Стоп, Ваня. Опруссачиваешься. Как те пруссы, которые людей в «Паучьей веси» резали и от того пьянели. Пока головы не потеряли. Сперва — в переносном, а потом — и в прямом смысле этого слова.
Уйми-ка гадостность свою. Не от того, что так — и думать стыдно. У тебя, Ванюша, стыда нет — нелюдь ты бесстыжая. Просто есть понимание опасности: восторг садизма — путь к сумасшествию. Меньше эмоций, больше конструктива. Давай-ка пробежимся по множеству оперативных целей с проставлением приоритетов.
Первое, главное… Главное — вытащить Акима. Соответственно — знахарка. Значит — не тратить время на вынимание души из этого… «обманувшегося мужа», а сыскать «светоч здравоохранения». Надо ехать.

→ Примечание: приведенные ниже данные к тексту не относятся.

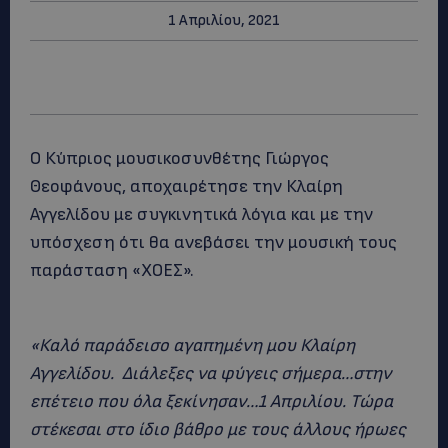
1 Απριλίου, 2021
Ο Κύπριος μουσικοσυνθέτης Γιώργος
Θεοφάνους, αποχαιρέτησε την Κλαίρη
Αγγελίδου με συγκινητικά λόγια και με την
υπόσχεση ότι θα ανεβάσει την μουσική τους
παράσταση «ΧΟΕΣ».
«Καλό παράδεισο αγαπημένη μου Κλαίρη
Αγγελίδου. Διάλεξες να φύγεις σήμερα…στην
επέτειο που όλα ξεκίνησαν…1 Απριλίου. Τώρα
στέκεσαι στο ίδιο βάθρο με τους άλλους ήρωες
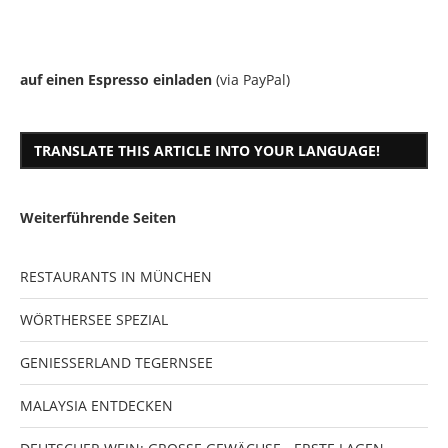
auf einen Espresso einladen
(via PayPal)
TRANSLATE THIS ARTICLE INTO YOUR LANGUAGE!
Weiterführende Seiten
RESTAURANTS IN MÜNCHEN
WÖRTHERSEE SPEZIAL
GENIESSERLAND TEGERNSEE
MALAYSIA ENTDECKEN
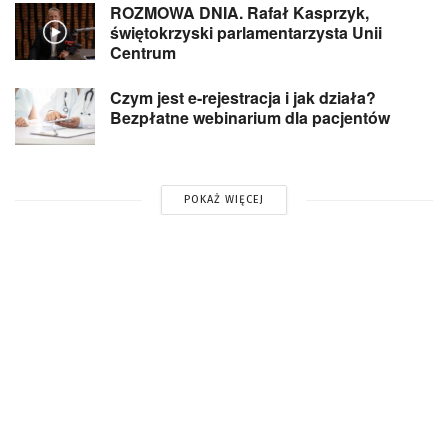
ROZMOWA DNIA. Rafał Kasprzyk,
świętokrzyski parlamentarzysta Unii
Centrum
Czym jest e-rejestracja i jak działa?
Bezpłatne webinarium dla pacjentów
POKAŻ WIĘCEJ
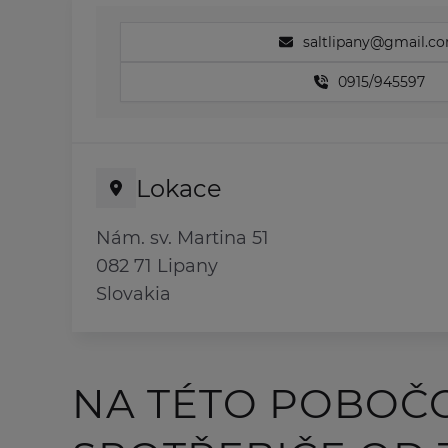
saltlipany@gmail.c
0915/945597
Lokace
Nám. sv. Martina 51
082 71 Lipany
Slovakia
NA TÉTO POBOČ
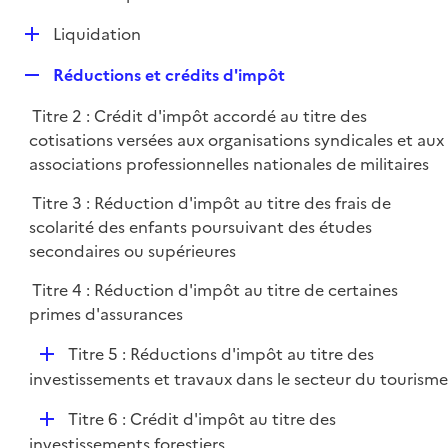
i
é
l
e
D
Liquidation
p
i
r
é
l
e
R
Réductions et crédits d'impôt
p
i
r
e
l
e
Titre 2 : Crédit d'impôt accordé au titre des
p
i
r
cotisations versées aux organisations syndicales et aux
l
e
associations professionnelles nationales de militaires
i
r
e
Titre 3 : Réduction d'impôt au titre des frais de
r
scolarité des enfants poursuivant des études
secondaires ou supérieures
Titre 4 : Réduction d'impôt au titre de certaines
primes d'assurances
D
Titre 5 : Réductions d'impôt au titre des
é
investissements et travaux dans le secteur du tourisme
p
D
Titre 6 : Crédit d'impôt au titre des
l
é
investissements forestiers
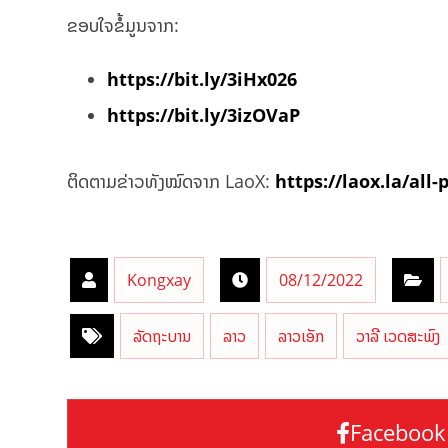
ຂອບໃຈຂໍ້ມູນຈາກ:
https://bit.ly/3iHx026
https://bit.ly/3izOVaP
ຕິດຕາມຂ່າວທັງໝົດຈາກ LaoX:
https://laox.la/all-
Kongxay
08/12/2022
ລັດຖະບານ
ລາວ
ລາວເອັກ
ວາລີ ເວດສະພົງ
Facebook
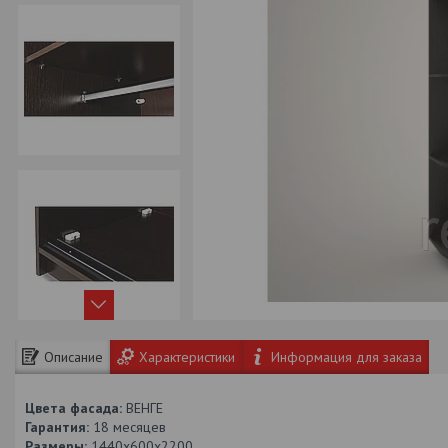
Описание
Характеристики
Информация для заказа
Цвета фасада:
ВЕНГЕ
Гарантия:
18 месяцев
Размеры:
1440х600х2200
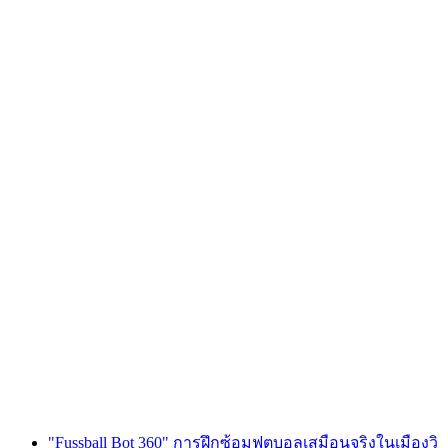
ทีมโอลิมปิกในดุเบินดอร์ฟ
ต่อคน
ตั้งแต่ THB 2085
"Fussball Bot 360" การฝึกซ้อมฟุตบอลเสมือนจริงในเมืองวิ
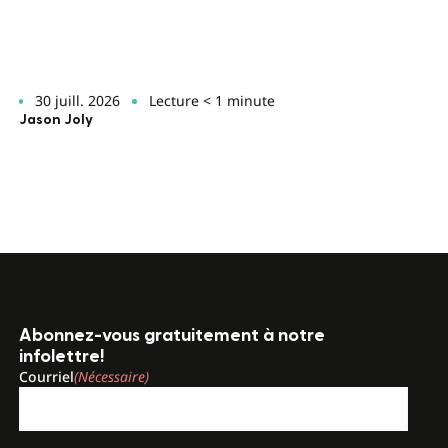
30 juill. 2026
Lecture < 1 minute
Jason Joly
Abonnez-vous gratuitement à notre
infolettre!
Courriel
(Nécessaire)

Второе. Можно смеяться над моей манией величия, но Ивашка, «мой человек», мне — дороже гурды. Хорошие клинки в этом мире встречаются значительно чаще, чем человек, которому я могу доверить свою спину. Которая вообще, на весь этот мир — единственная и неповторимая. Значит, надо идти к Ивашке и быстро. Если он… странный, то может чего-то странного понаделать. И — необратимого.
На третьем месте — этот пресловутый кусок железа. Жалко. Но не на третьем, а на четвёртом. Потому что я не верю, что Ивашко может сам дойти до состояния, при котором забудет, перестанет чувствовать свою саблю. Она ему как часть тела. Вы можете самостоятельно потерять руку или, там, задницу, и не заметить? Я — нет. Не верю.
Значит — ему помогли. Как? Кто? Кто бы это ни был — воровать у меня нельзя. Постоянно действующий «Принцип неотвратимости наказания» — экономически чрезвычайно эффективная вещь. Выгоднее торговли оружием, контрабанды золота, наркотиков и проституции. В развитых экономиках начала 21 века — сохраняет до четверти валового продукта. В моей России… ладно, не будем о больном.
Найти «помогальника» и публично убедить. В неправильности содеянного. Пристыдить принародно. «Борис, ты неправ» — и в морду. От всей души. Хорошо бы, по возможности, при этом вернуть железку. Просто для убедительности постулируемого принципа. А «помогальник» должен кричать, писаться и подыхать. Опять же — для убедительности и наглядности. Указанного выше принципа.